Shadowy offshore tax havens have long been associated with spy tales and James Bond villains, and now it seems some of the people implicated in the huge Panama documents leak weren’t immune to the fantasy either.
Among the 11 million documents leaked from Mossack Fonseca, a Panamanian law firm that specializes in setting up complex offshore corporate structures, are files showing that the firm established companies named after James Bond movies and villains, according to theconsortium of journalists that published the leaks.
The files include companies named Goldfinger, SkyFall, GoldenEye, Moonraker, Spectre and also Blofeld, the arch Bond nemesis fond of remote island lairs, the Organized Crime and Corruption Reporting Project (OCCRP), which investigated the files alongside 100 other media outlets, wrote in an article.

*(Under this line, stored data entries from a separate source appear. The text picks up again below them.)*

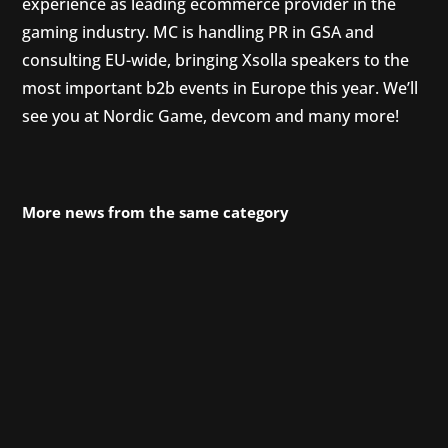
experience as leading ecommerce provider in the
gaming industry. MC is handling PR in GSA and
consulting EU-wide, bringing Xsolla speakers to the
most important b2b events in Europe this year. We’ll
see you at Nordic Game, devcom and many more!
More news from the same category
Since April, we have been supporting Phoenix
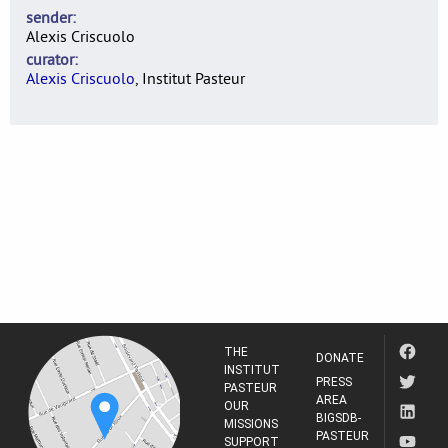
sender
Alexis Criscuolo
curator
Alexis Criscuolo
, Institut Pasteur
THE
DONATE
INSTITUT
PRESS
PASTEUR
AREA
OUR
BIGSDB-
MISSIONS
PASTEUR
SUPPORT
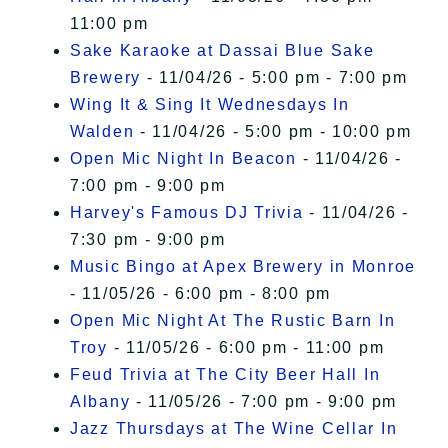
11:00 pm
Sake Karaoke at Dassai Blue Sake
Brewery
- 11/04/26 - 5:00 pm - 7:00 pm
Wing It & Sing It Wednesdays In
Walden
- 11/04/26 - 5:00 pm - 10:00 pm
Open Mic Night In Beacon
- 11/04/26 -
7:00 pm - 9:00 pm
Harvey's Famous DJ Trivia
- 11/04/26 -
7:30 pm - 9:00 pm
Music Bingo at Apex Brewery in Monroe
- 11/05/26 - 6:00 pm - 8:00 pm
Open Mic Night At The Rustic Barn In
Troy
- 11/05/26 - 6:00 pm - 11:00 pm
Feud Trivia at The City Beer Hall In
Albany
- 11/05/26 - 7:00 pm - 9:00 pm
Jazz Thursdays at The Wine Cellar In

The files also include “correspondence from a man named Austin Powers, apparently his real name and not the movie character, and Jack Bauer, a real person whom a Mossack Fonseca employee entered into the firm’s database as a client after the employee “met him at a pub,” the reporting project wrote.
Jack Bauer was also the character portrayed by Kiefer Sutherland in the hit TV series “24.”
The investigations around the so-called Panama Papers began being published Sunday, and have shone an unusual light on the closed world of offshore corporations. The documents are the biggest whistleblower leak in history and, so far, the alleged revelations have appeared to lay bare the financial dealings of former spy chiefs, criminals and officials, including friends of Russian President Vladimir Putin and relatives of Syrian President Bashar al-Assad.
Using offshore structures is often perfectly legal and has many legitimate purposes, but they can also facilitate opaque transfers of cash and other dubious practices, making them attractive to criminals, as well as to intelligence services. The names of many real spies and their bosses were found in the files, including Saudi Arabia’s former intelligence chief and a number of alleged CIA agents and gun-runners, according to the investigative group.
Some of those reportedly mentioned in the documents seem aware that some of their prospective clients’ practices would be familiar to the world of Bond.
“I’ll suggest a name like ‘World Insurance Services Limited’ or maybe ‘Universal Exports’ after the company used in the early James Bond stories but I don’t know if we’d get away with that!” an intermediary to Mossack Fonseca is reported to have written on behalf of a client looking to set up an alleged front company.
Universal Exports was a fictional company set up by the British intelligence services in Ian Fleming’s James Bond novels.